Lo que para muchos ciudadanos podría parecer una buena noticia —una eventual reducción en la tarifa del servicio de aseo— podría esconder un problema mucho más profundo para las ciudades del país. Esa es la advertencia que lanzó la Asociación Nacional de Empresas de Servicios Públicos y Comunicaciones (Andesco), al cuestionar el nuevo marco tarifario expedido por la Comisión de Regulación de Agua Potable y Saneamiento Básico (CRA).
Según el gremio, la Resolución CRA 1040 de 2026, que establece las nuevas reglas tarifarias para los prestadores del servicio de aseo con más de 5.000 suscriptores, disminuiría el reconocimiento económico de actividades fundamentales como la recolección de residuos, el barrido de calles, la limpieza urbana, el transporte y la disposición final de las basuras.
Para Andesco, el problema no radica únicamente en la reducción de los ingresos de las empresas prestadoras, sino en las consecuencias que esto podría tener sobre millones de colombianos. El gremio sostiene que una tarifa calculada por debajo de los costos reales de operación comprometería la sostenibilidad financiera del servicio y podría traducirse, con el paso del tiempo, en una menor cobertura, deterioro en la calidad de la limpieza urbana e incluso una eventual crisis sanitaria en diferentes municipios.
La organización asegura que los cálculos utilizados por la autoridad regulatoria parten de supuestos que no reflejan la realidad operativa del sector. Entre sus principales cuestionamientos señala que los nuevos valores fueron construidos con rendimientos de trabajo considerados poco realistas y costos que, según afirma, están subestimados, sin un análisis de impacto normativo que permitiera anticipar las consecuencias de una regulación que tendrá una vigencia de diez años.
Pero las críticas van más allá del aspecto económico. Andesco sostiene que durante el proceso de construcción del nuevo marco tarifario no existió una discusión técnica suficiente con las empresas del sector. De acuerdo con el gremio, la CRA no publicó la totalidad de los modelos de cálculo ni las bases de datos que respaldaron la metodología, lo que habría impedido una participación informada durante las consultas públicas realizadas en diferentes ciudades del país.
Además, asegura que la versión definitiva de la resolución incorporó modificaciones sustanciales frente al documento inicialmente presentado para comentarios, incluyendo nuevos componentes tarifarios y reducciones adicionales en algunos costos reconocidos, cambios que, a juicio del sector, debieron ser sometidos nuevamente a consulta pública.
Otro de los puntos que genera preocupación tiene que ver con el tratamiento que recibe la actividad de aprovechamiento de residuos. Andesco considera que el nuevo esquema termina otorgando un reconocimiento económico superior a esta actividad frente a la recolección tradicional de residuos, alterando el equilibrio establecido en la Ley 142 de 1994, donde la recolección constituye la actividad principal del servicio público de aseo.

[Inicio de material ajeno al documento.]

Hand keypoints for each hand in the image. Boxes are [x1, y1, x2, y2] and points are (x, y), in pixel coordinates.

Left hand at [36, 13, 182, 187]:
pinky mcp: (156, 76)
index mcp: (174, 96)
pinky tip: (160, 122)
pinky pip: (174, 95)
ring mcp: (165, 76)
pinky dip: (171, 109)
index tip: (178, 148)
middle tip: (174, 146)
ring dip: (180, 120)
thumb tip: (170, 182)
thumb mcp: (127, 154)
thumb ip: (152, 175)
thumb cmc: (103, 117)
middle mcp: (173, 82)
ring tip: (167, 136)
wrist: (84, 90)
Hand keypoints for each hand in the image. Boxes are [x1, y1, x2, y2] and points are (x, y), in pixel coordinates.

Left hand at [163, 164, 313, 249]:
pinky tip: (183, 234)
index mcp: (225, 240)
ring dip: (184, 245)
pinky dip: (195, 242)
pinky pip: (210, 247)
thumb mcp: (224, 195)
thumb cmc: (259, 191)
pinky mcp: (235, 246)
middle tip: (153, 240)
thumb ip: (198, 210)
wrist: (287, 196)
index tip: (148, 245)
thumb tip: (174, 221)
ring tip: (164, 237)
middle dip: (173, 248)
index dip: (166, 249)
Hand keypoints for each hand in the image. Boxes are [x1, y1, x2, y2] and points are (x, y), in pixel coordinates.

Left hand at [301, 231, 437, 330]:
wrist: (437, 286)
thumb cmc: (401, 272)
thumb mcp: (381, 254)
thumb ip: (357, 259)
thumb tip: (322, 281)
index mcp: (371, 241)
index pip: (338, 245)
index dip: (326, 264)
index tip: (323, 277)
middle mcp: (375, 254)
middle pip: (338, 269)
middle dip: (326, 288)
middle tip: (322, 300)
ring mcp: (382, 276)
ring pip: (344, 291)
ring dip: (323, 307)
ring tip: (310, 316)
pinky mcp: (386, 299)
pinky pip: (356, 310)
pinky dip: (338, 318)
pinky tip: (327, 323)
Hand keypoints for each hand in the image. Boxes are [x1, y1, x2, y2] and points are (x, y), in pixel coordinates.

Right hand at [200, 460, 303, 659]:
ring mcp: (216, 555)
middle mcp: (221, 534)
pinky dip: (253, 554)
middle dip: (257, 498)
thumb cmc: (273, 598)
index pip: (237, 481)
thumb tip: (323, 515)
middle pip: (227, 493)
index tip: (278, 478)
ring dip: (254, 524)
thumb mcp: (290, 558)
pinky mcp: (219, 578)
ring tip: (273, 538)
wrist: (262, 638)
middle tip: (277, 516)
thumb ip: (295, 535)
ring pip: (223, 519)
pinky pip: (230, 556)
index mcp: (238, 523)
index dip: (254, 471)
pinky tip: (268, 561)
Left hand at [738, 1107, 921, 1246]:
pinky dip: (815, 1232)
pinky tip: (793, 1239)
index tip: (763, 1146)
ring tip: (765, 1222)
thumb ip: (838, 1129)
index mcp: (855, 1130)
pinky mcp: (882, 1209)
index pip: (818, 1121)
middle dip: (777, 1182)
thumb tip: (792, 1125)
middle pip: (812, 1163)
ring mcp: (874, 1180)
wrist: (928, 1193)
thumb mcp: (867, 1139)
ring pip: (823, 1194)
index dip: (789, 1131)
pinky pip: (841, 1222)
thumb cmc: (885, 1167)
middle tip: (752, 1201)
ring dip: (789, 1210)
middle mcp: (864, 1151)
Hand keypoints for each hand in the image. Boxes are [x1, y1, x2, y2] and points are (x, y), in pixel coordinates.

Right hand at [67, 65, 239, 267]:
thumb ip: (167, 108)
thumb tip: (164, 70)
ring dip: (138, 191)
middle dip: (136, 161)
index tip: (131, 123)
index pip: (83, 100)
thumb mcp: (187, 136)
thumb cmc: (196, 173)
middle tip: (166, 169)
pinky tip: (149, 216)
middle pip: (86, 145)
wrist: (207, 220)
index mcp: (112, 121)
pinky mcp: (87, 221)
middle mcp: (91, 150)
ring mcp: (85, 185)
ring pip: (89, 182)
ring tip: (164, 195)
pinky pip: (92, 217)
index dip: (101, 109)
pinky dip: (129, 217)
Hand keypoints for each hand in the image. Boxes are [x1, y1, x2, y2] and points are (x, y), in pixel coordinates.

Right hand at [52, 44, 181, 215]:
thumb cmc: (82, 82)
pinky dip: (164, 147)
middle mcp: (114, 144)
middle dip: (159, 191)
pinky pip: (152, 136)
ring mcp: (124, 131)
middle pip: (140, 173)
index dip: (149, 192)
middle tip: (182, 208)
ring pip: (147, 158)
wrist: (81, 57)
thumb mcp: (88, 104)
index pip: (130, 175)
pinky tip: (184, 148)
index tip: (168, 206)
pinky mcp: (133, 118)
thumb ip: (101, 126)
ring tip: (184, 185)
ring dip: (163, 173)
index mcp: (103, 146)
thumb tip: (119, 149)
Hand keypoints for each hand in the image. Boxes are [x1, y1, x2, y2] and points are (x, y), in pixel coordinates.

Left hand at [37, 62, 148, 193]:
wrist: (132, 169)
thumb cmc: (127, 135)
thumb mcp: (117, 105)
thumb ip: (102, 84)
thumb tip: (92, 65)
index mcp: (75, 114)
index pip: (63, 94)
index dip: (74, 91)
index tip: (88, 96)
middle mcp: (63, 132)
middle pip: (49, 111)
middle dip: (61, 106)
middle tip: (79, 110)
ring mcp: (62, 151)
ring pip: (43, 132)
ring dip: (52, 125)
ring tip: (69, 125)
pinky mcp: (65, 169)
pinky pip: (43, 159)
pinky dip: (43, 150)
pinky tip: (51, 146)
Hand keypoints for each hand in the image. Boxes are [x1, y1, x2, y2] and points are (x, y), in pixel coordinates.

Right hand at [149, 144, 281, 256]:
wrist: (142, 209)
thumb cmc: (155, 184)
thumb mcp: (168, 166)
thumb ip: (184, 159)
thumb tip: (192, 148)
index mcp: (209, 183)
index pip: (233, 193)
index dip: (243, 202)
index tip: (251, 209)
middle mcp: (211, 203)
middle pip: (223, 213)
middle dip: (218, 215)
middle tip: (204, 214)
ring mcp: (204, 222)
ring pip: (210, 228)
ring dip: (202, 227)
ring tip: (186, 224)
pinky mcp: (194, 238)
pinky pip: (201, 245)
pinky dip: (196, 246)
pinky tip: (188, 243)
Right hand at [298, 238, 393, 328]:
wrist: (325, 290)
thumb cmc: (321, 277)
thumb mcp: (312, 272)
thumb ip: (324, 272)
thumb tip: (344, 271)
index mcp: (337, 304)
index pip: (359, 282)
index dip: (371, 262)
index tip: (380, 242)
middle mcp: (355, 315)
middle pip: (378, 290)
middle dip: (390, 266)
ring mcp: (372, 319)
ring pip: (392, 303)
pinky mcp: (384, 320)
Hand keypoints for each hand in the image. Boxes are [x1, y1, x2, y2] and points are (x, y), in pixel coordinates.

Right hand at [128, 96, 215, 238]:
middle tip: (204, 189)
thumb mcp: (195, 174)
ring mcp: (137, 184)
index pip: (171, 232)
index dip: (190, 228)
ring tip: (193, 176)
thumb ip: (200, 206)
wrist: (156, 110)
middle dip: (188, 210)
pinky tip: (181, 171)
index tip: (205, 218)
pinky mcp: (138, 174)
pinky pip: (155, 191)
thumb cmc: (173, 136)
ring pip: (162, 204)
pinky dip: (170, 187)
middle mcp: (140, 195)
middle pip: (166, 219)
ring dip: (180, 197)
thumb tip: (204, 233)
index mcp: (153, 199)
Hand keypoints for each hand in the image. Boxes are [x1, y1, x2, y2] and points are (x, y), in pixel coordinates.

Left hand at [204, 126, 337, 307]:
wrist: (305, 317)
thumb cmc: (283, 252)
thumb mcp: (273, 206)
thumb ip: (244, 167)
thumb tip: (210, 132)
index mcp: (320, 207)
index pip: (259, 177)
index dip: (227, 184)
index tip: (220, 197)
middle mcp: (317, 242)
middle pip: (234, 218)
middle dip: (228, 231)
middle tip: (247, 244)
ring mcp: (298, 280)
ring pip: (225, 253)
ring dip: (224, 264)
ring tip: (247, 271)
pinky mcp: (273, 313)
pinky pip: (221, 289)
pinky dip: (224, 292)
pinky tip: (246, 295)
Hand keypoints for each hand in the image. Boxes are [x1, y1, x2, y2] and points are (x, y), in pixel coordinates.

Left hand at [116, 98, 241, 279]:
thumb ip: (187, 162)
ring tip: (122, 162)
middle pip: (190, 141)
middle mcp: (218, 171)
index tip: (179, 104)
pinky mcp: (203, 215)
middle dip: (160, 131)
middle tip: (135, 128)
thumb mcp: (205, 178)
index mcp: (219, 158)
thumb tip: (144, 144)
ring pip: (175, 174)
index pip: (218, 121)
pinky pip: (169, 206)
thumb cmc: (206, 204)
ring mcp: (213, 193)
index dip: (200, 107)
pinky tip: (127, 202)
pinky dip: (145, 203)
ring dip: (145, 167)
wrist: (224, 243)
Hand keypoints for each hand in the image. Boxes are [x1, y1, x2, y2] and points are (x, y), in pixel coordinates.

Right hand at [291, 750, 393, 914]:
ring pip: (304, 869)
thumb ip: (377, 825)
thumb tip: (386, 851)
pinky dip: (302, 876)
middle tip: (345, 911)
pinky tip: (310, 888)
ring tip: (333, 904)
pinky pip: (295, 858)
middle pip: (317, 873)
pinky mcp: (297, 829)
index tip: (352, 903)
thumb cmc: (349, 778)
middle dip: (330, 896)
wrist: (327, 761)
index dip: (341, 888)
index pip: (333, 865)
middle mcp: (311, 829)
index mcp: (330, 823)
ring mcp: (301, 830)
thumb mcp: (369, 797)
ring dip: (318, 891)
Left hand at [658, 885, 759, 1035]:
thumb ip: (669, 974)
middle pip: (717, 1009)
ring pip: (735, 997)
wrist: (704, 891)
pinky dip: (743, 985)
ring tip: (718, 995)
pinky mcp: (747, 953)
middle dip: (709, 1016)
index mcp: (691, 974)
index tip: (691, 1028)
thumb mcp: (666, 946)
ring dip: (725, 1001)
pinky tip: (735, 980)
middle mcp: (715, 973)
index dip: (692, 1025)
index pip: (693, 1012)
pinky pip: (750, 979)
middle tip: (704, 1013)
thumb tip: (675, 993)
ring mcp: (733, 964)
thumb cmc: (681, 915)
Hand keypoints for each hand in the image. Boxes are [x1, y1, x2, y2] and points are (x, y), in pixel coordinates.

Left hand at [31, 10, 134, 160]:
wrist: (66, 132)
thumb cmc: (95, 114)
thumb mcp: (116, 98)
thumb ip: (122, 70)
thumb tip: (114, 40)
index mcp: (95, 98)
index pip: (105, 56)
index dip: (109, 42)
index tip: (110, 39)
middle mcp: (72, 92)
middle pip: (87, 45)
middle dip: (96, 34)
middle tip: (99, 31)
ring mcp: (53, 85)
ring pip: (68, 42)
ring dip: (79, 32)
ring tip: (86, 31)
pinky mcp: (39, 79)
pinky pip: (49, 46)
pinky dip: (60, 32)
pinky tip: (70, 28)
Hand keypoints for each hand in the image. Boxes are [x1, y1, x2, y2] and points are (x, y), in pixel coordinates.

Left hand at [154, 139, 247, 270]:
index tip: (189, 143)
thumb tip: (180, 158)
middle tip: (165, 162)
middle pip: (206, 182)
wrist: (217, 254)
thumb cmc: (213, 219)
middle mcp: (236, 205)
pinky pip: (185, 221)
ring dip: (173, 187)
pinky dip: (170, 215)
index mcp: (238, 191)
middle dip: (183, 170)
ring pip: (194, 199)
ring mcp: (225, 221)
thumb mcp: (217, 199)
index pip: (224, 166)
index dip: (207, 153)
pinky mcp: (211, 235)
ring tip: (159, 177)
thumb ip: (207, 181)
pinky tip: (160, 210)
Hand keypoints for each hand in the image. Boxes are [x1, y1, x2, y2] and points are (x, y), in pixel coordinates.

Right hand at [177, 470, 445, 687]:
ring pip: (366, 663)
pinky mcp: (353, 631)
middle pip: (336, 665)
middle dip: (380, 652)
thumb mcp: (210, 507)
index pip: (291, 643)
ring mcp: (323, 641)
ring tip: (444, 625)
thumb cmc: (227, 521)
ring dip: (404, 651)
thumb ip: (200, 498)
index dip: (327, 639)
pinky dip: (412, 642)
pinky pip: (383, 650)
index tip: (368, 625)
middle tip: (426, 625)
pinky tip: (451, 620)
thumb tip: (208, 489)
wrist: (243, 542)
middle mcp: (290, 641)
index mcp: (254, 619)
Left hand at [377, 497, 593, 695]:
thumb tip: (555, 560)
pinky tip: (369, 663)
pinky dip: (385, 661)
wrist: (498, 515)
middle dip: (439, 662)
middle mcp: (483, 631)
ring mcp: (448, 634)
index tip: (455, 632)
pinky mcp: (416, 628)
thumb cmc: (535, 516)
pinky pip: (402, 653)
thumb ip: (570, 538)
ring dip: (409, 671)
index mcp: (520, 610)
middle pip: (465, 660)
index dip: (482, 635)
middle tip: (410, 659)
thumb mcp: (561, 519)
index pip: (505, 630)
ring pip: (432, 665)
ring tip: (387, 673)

El gremio también recordó que la propia Superintendencia de Industria y Comercio, durante el proceso regulatorio, realizó observaciones relacionadas con la representatividad de las muestras utilizadas para calcular los rendimientos operativos, los descuentos asociados a indicadores de calidad y la necesidad de incorporar análisis adicionales sobre el comportamiento de la demanda. Según Andesco, varias de esas recomendaciones no fueron plenamente acogidas.
La preocupación también alcanza a las administraciones municipales. Conforme a la legislación vigente, los alcaldes son responsables de garantizar la prestación eficiente del servicio público de aseo. Si la regulación no permite recuperar los costos reales de operación, advierte el gremio, muchas actividades podrían dejar de ser financieramente viables, obligando a los municipios a asumir nuevamente parte de estos costos con recursos públicos, un escenario que Colombia ya experimentó décadas atrás.
Frente a este panorama, Andesco hizo un llamado al nuevo Gobierno Nacional para revisar integralmente la Resolución CRA 1040 de 2026, publicar los modelos técnicos que soportan la metodología y abrir un nuevo proceso de discusión que permita fortalecer la transparencia y garantizar la sostenibilidad del servicio.
Para el gremio, una regulación técnicamente sólida no solo protege la estabilidad de las empresas prestadoras, sino también la salud pública, el cuidado del medio ambiente y el derecho de los ciudadanos a recibir un servicio de aseo continuo, eficiente y de calidad.
La discusión apenas comienza y podría convertirse en uno de los primeros grandes debates sobre servicios públicos que enfrentará el próximo gobierno, en un momento en el que el país busca avanzar hacia una economía circular y fortalecer su política de Basura Cero, sin poner en riesgo uno de los servicios esenciales para la vida urbana.